At Auburn University, where I studied architecture, former professor Sambo Mockbee used to explain “architecture is not art; its only product is a decaying toxic material you “design” that contaminates soil, killing most microorganisms on the “site”—erasing whatever habitat was present for countless living beings. You’re a biodiversity serial killer, not an artist”. “The challenge is to become an artist”. Sadly Mockbee died before I was able to do my thesis.

Instead a professor who became my thesis advisor told me the idea of doing a year long study on villa Zileri and the movement in architecture of the Veneto region that shaped it was not something she would approve. “No one is interested in Italian villas, everything about that has been written”. I had suddenly experienced first hand a certain type of ignorance of those who viewed America as sitting on top of an evolutionary path of design. The idea that something was touched upon by a group of 15th century architects believing in connecting nature and form through function that developed a cult-like following among Venetian merchants in 15th century Italy was unworthy of graduate study was a waste of time is ignorant.

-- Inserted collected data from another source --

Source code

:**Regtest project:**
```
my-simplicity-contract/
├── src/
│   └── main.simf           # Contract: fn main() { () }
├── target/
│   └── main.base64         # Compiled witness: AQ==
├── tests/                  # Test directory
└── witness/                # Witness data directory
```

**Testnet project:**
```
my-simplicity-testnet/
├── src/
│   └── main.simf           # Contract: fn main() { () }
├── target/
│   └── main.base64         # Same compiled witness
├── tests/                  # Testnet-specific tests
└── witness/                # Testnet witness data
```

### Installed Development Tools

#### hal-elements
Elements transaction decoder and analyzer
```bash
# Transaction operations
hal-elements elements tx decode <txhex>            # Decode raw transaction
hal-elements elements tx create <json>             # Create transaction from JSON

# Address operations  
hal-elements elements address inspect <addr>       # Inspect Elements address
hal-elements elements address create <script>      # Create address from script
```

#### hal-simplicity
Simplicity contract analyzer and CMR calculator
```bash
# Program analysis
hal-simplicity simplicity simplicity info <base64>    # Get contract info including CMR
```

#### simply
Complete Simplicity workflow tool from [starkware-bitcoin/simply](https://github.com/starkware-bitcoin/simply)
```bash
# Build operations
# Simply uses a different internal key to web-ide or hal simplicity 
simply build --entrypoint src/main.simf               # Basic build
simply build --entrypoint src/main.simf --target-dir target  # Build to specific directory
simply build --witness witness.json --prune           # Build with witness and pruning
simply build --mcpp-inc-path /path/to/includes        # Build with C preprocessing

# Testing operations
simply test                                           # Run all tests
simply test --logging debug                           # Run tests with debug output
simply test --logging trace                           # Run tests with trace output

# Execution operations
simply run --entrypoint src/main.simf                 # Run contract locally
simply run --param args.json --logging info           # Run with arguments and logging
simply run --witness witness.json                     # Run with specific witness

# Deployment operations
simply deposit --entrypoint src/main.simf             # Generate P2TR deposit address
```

I told her what’s not printable and this led ultimately to Jack Williams as my thesis advisor who taught me how to question the rural south’s urban form and racism’s role in architecture and planning in a manner I would have never discovered on my own.

A rare moment where I had to go along to get along but it proved to be in my own best interest. As a result I would never quit asking questions about the southern landscape nor documenting it. But I never stopped wondering about Muttoni and Marchi’s ideas and a little chapel at the top of a hill I used to climb in northern Italy.

But I will go back to villa Zileri, this time with camera and sketchbook in hand. And as I begin the next chapter of life, look up my old friend Paolo and do the thesis I should have done in the first place.